Мазур поднял руки и обнял ее столь спокойно и непринужденно, словно телом управлял кто-то посторонний. Прижал к себе, ладонью вмиг разделавшись с пояском халата, кое-как обмотанным вокруг талии. Ирина почти не сопротивлялась, опрокидываясь на постель. Мазур взял ее почти сразу же, охваченный паническим желанием избавиться от ледяного комка под самой макушкой, и женщина покорно раскинулась под ним в косой полосе лунного света, падавшей поперек комнаты, но тут же переплела руки на его шее, прижимая к себе и отвечая так, что он охнул от удовольствия, позабыв о ледышке.
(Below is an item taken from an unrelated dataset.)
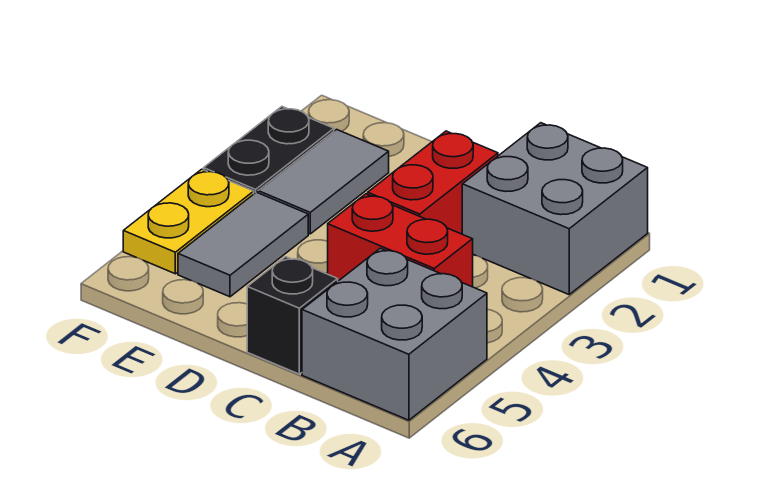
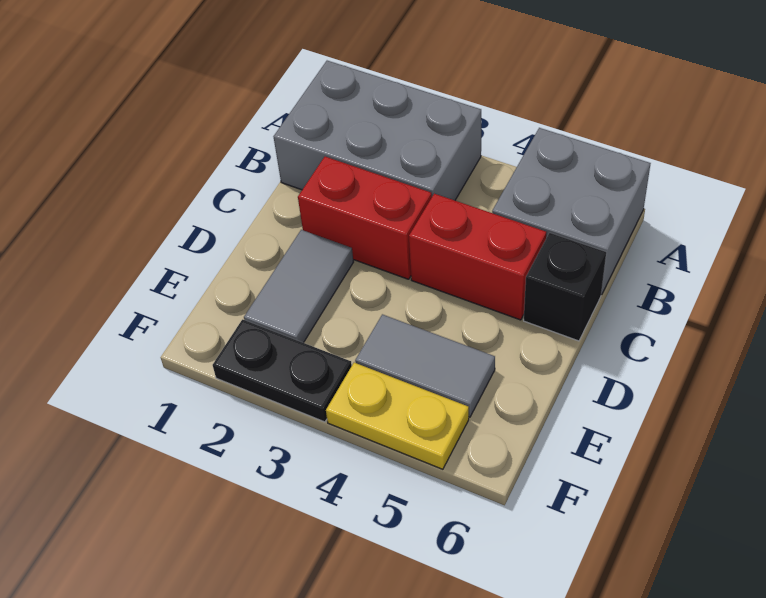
grey 2x2 brick [462,123,648,294] -> grey 2x3 brick [274,61,481,200]
red 1x2 brick [328,194,473,287] -> red 1x2 brick turned to [409,194,546,320]
grey 1x2 tile [258,129,389,234] -> grey 1x2 tile turned to [244,230,353,343]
Вот только жутковатый холодок во всем теле упорно не проходил – под ним ритмично колыхалось незнакомое тело и манера любить была совершенно другой, но стоило отстраниться, бросить беглый взгляд, и он наяву видел лицо Ольги со знакомым изгибом полуоткрытого рта, знакомой гримасой отрешенного наслаждения, снова и снова входил в нее в приступе чего-то, не имеющего названия, испытывал на все лады – в попытках то обрести прежнюю Ольгу, то окончательно убедиться, что это не она, что прежняя ушла безвозвратно. Лунный свет давно сполз с них, словно ожившее покрывало, а они не могли остановиться, потому что это означало возвращение в реальность.